The change, one of several proposals to emerge from the City watchdog's Retail Financial Review, is designed to reform the way independent financial advice is provided and paid for. The FSA said: "We propose to ban product providers from offering amounts of commission to secure sales from adviser firms and, in turn, to ban adviser firms from recommending products that automatically pay commission."

The planned move – to come into force in 2012 – is the latest attempt to bring to an end to the mis-selling scandals that have engulfed the financial services industry over the past two decades. Millions of consumers were wrongly advised to opt out of occupational pension schemes, or were sold poorly performing mortgage endowment policies, and there have been a variety of smaller cons ranging from the sale of risky precipice bonds to split-capital investment trusts.

The common thread throughout has been the involvement of financial advisers keen to earn commission from the products they sold.
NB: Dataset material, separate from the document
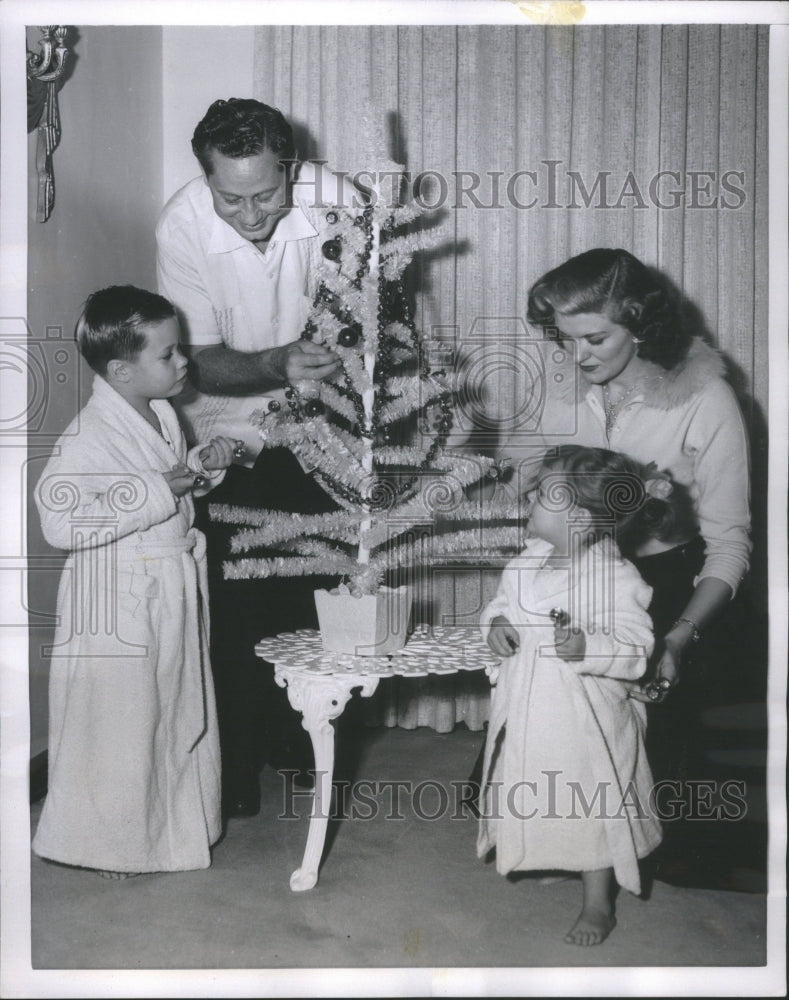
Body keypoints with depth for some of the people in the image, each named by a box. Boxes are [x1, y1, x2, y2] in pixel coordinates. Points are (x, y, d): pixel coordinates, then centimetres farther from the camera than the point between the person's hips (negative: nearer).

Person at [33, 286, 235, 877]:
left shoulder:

If the FSA's proposals are adopted, investors will have to be told how much their financial advice is going to cost and given the choice of paying it as an up-front fee, or having the cost deducted from their investment.

The FSA also set out new rules that would require investment advisers to be qualified to a higher level, equivalent to the first year of a degree. At the same time, the regulator wants to make a clear distinction between independent financial advisers and what it terms "restricted" advisers. Independent advisers would be those who were free of any bias and who could recommend products from across the entire range of the relevant market. All others would fall into the "restricted" category, which is likely to include bank staff selling products in their branches.

The FSA's report was welcomed by Chris Cummings, the director-general of the Association of Independent Financial Advisers, who said: "There is now a real opportunity for IFAs to demonstrate the value of independent advice to consumers."

Dominic Lindley, the principal policy adviser at the consumer group Which?, said the proposals did not go far enough. "Raising professional standards and removing the bias created by commission will help to build consumer trust, but more must be done to ensure that prices are both transparent and reasonable," he said.

"Why doesn't the FSA want to call a sale a sale? Surely if someone is trying to sell a product to someone else, it should be described as 'sales'?

"We are not convinced that [the] current proposals set a clear enough definition between those offering independent, unbiased advice and those simply trying to sell."